Can somebody explain why in the output 3 4 4 is getting printed instead of 4 4 4?
#include <stdio.h>
int main(){
int a[] ={0,1,2,3,4};
int *p[] = {a,a+1,a+2,a+3,a+4};
int **ptr= p;
ptr++;
printf("%d %d %d\n",ptr-p,*ptr-a,**ptr);
*ptr++;
printf("%d %d %d\n",ptr-p,*ptr-a,**ptr);
*++ptr;
printf("%d %d %d\n",ptr-p,*ptr-a,**ptr);
++*ptr;
printf("%d %d %d\n",ptr-p,*ptr-a,**ptr);
return 0;
}
For starters pay attention to that a difference of two pointers has the type ptrdiff_t. You may not use the conversion specifier %d with objects of this type. You have to use %td. As for example
printf("%td %td %d\n",ptr-p,*ptr-a,**ptr);
How does the expression *++ptr is different from ++*ptr?
This expression
*++ptr
is equivalent to
*( ++ptr )
that is at first the pointer is incremented and points to the next element of an array and then it is dereferenced providing an lvalue of the pointed element.
This expression
++*ptr
that is equivalent to
++( *ptr )
that is at first the pointer is dereferenced providing an lvalue to the pointed element and then the element itself is incremented.
As for the shown code
int a[] ={0,1,2,3,4};
int *p[] = {a,a+1,a+2,a+3,a+4};
int **ptr= p;
ptr++;
printf("%d %d %d\n",ptr-p,*ptr-a,**ptr);
*ptr++;
printf("%d %d %d\n",ptr-p,*ptr-a,**ptr);
*++ptr;
printf("%d %d %d\n",ptr-p,*ptr-a,**ptr);
++*ptr;
printf("%d %d %d\n",ptr-p,*ptr-a,**ptr);
then initially the pointer ptr points to the first element of the array p.
int **ptr= p;
then the pointer is incremented
ptr++;
and now it points to the second element of the array p.
As a result this expression
ptr-p
yields the number of elements between the two pointers ptr and p (in this expression the array designator is converted to a pointer to its first element) that is equal to 1.

[TASK REQUIREMENTS] Extend the walkthrough of the C pointer-arithmetic program by continuing after its final sentence.

[DATASET EXTRACT]
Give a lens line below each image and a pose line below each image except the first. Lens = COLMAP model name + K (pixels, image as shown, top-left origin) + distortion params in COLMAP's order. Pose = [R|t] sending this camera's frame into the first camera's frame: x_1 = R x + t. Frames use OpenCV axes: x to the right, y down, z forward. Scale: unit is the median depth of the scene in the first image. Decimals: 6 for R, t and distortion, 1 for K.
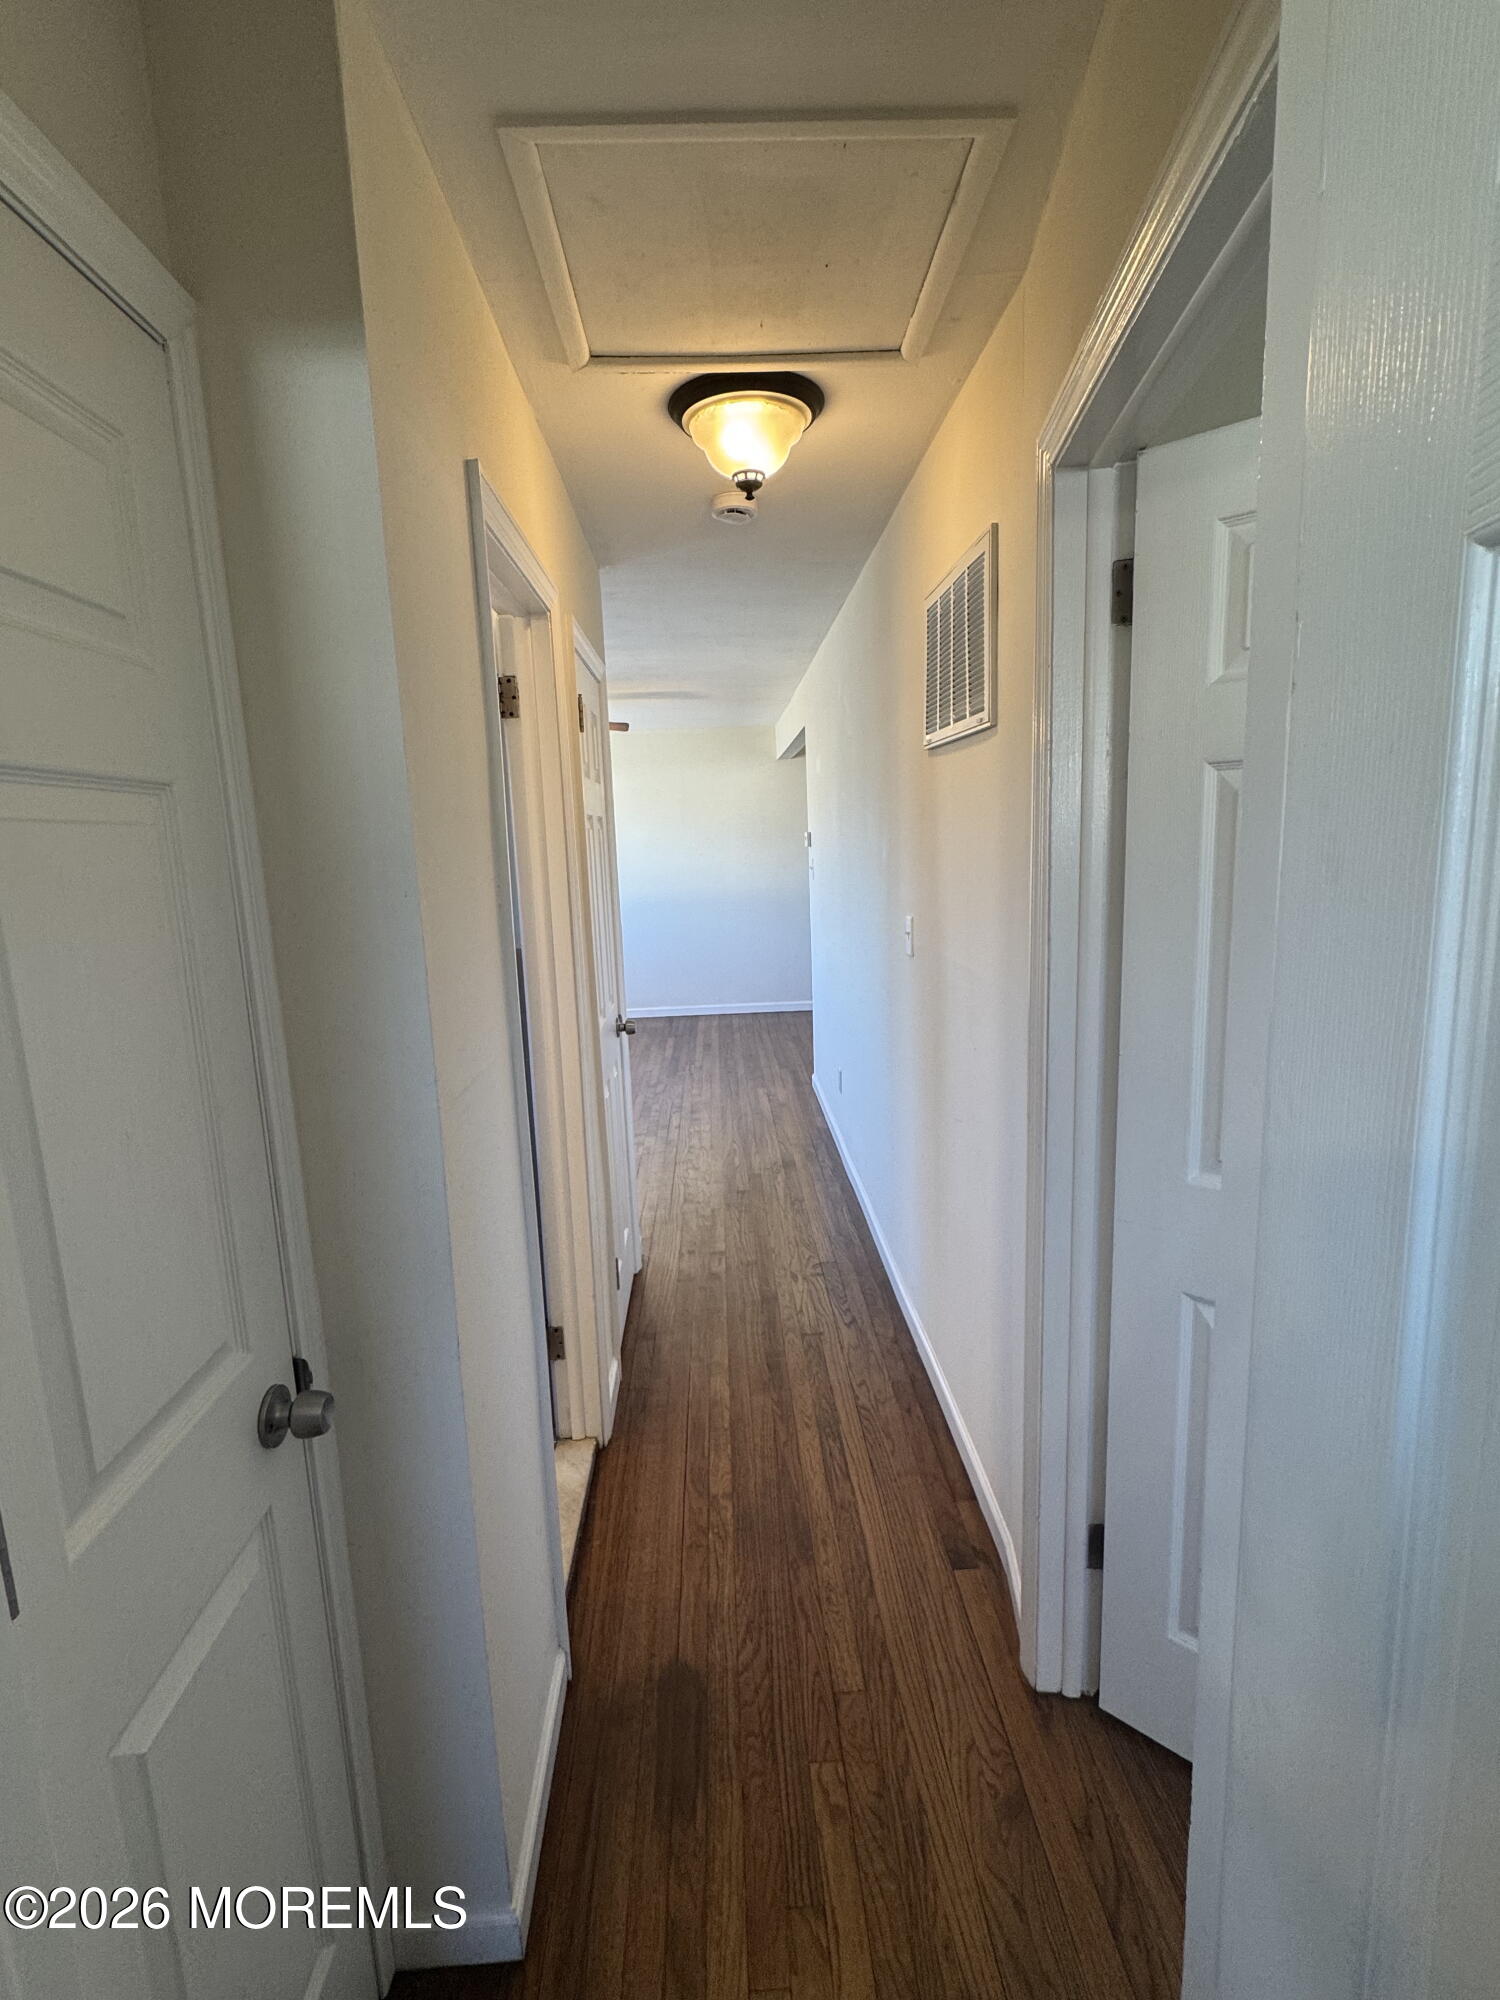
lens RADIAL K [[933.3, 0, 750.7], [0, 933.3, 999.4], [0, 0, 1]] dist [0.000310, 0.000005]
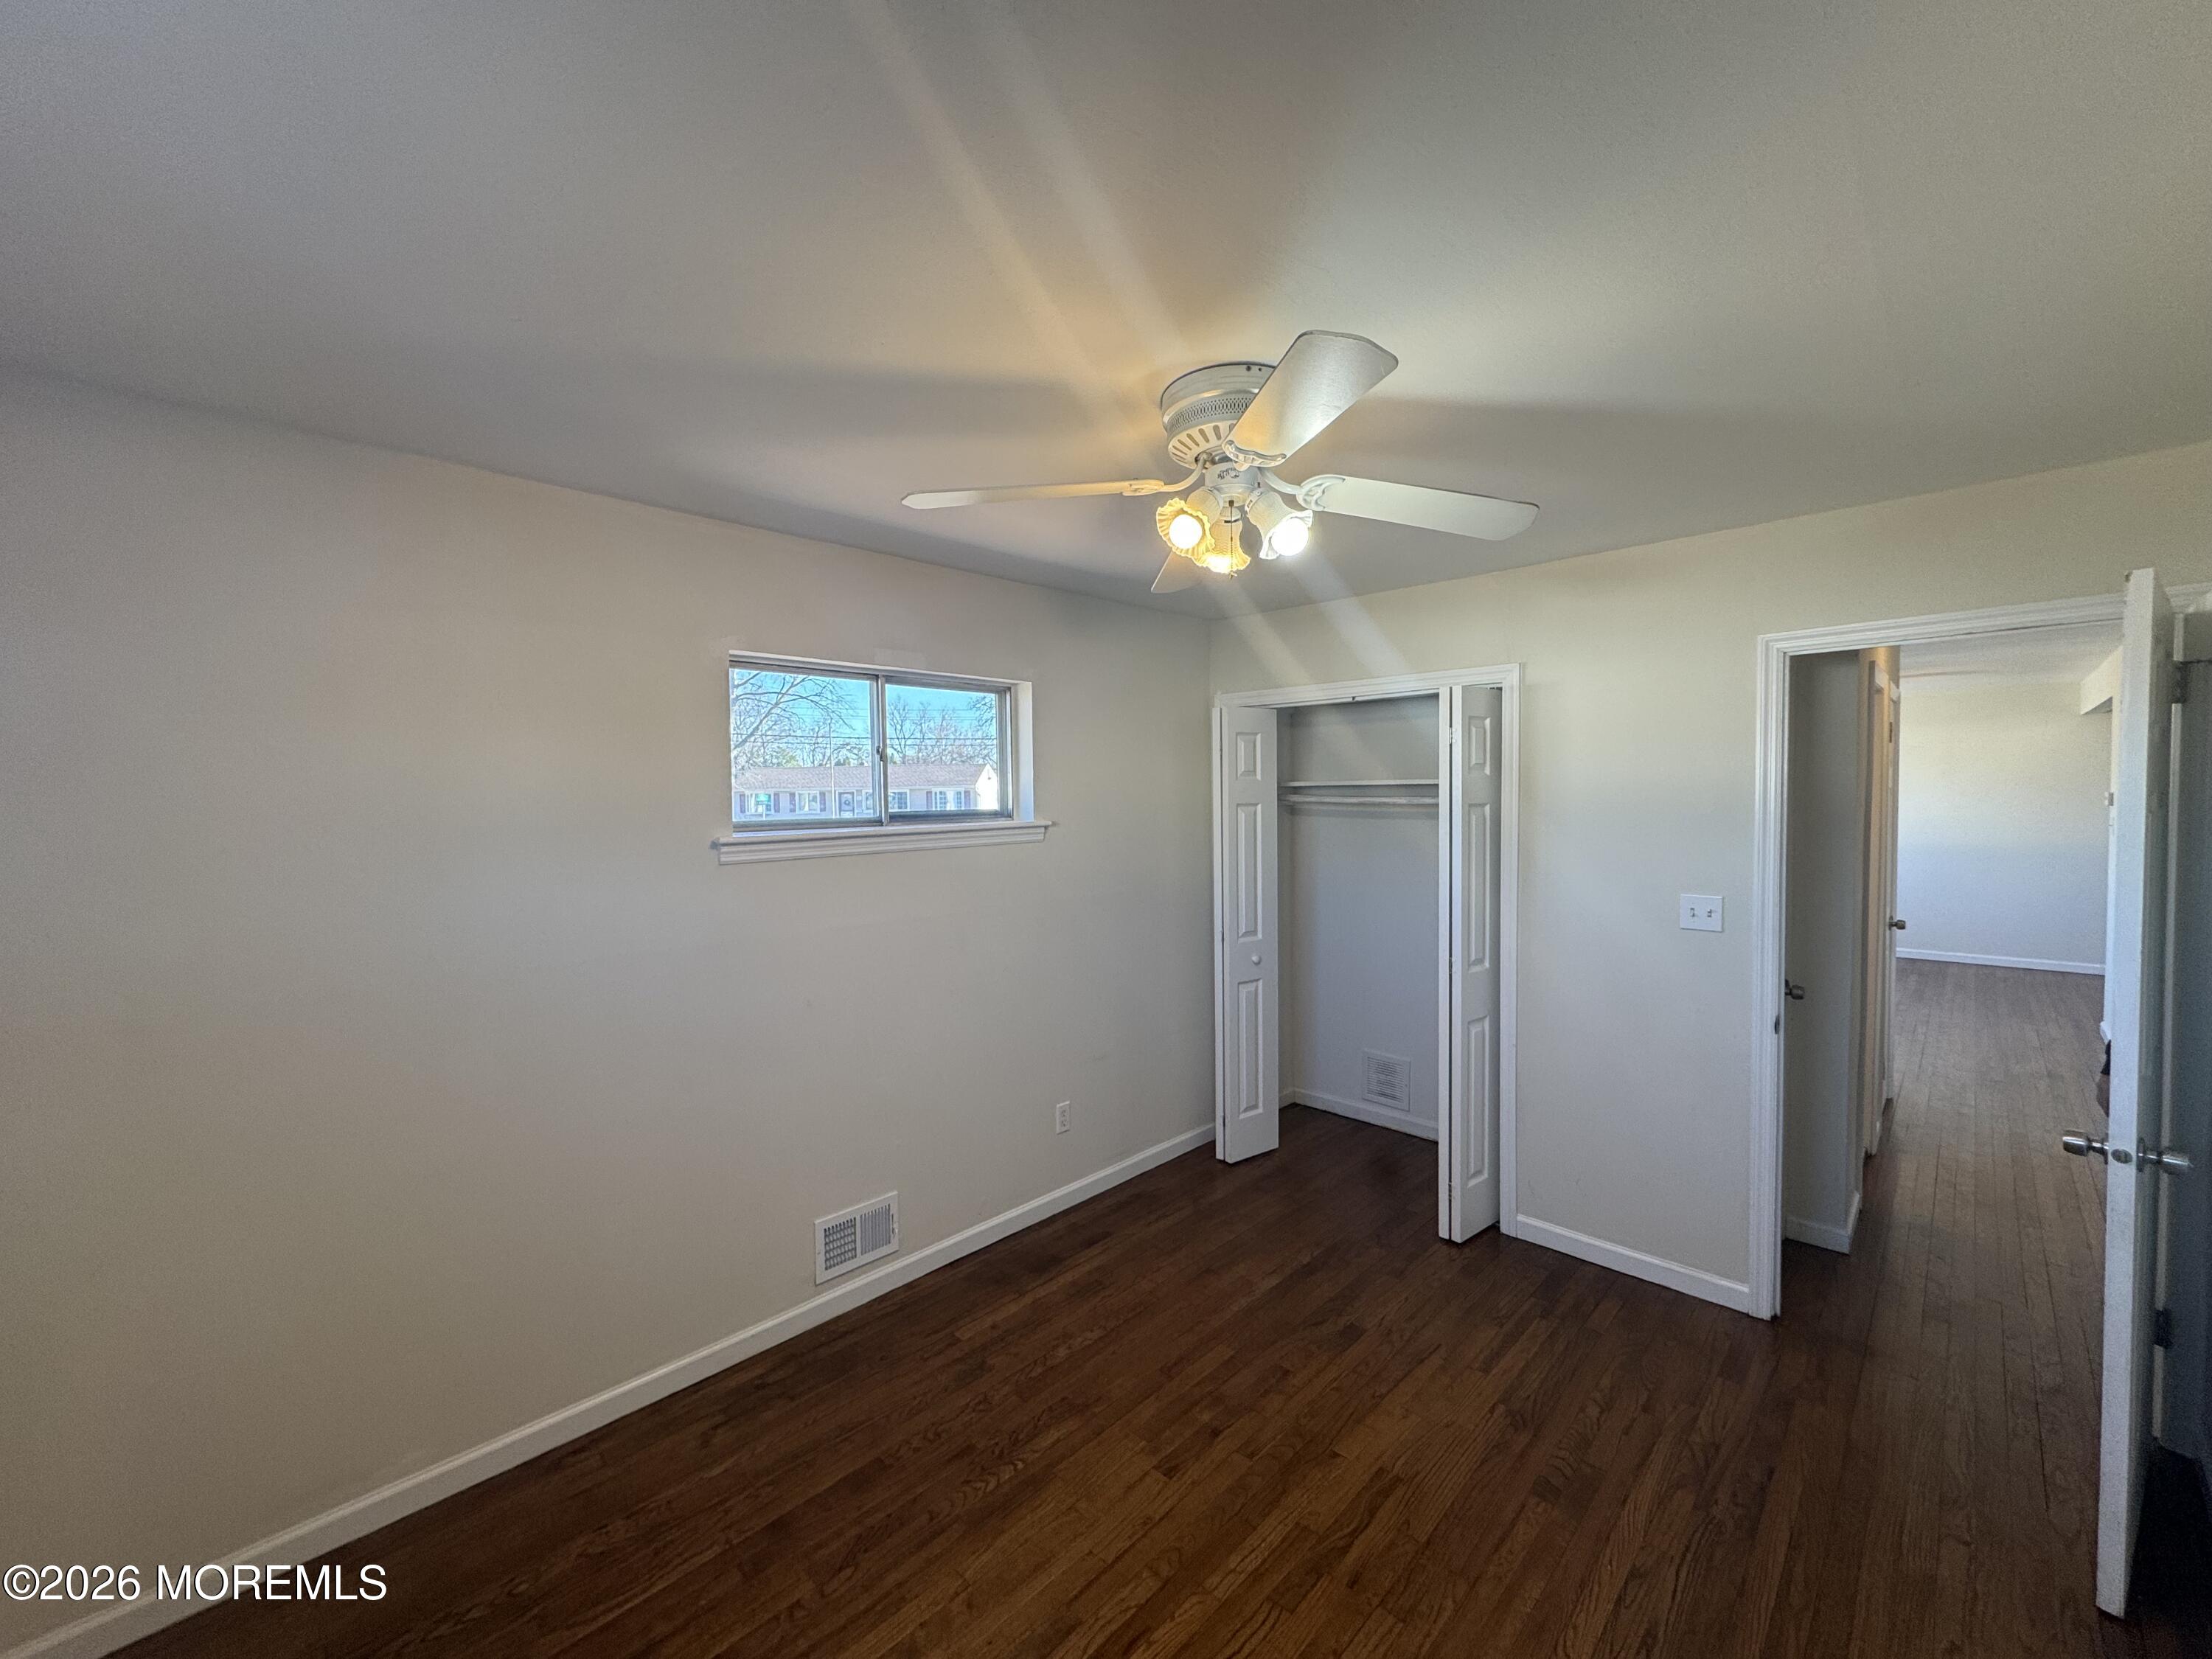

[EXERCISE RESULT]
As ptr points to the element with the value a + 1 of the array p then the expression
*ptr-a
also yields the value 1. And the expression
**ptr
yields the value of the expression a[1].
This expression-statement
*ptr++;
in fact is equivalent to
ptr++;
because the dereferencing of the pointer does not have a side effect.
Now the pointer points to the third element of the array p. And this statement
printf("%td %td %d\n",ptr-p,*ptr-a,**ptr);
outputs
2 2 2
Again this statement
*++ptr;
is equivalent to the statement
++ptr;
because the dereferencing does not have a side effect. Now the pointer points to the forth element of the array p.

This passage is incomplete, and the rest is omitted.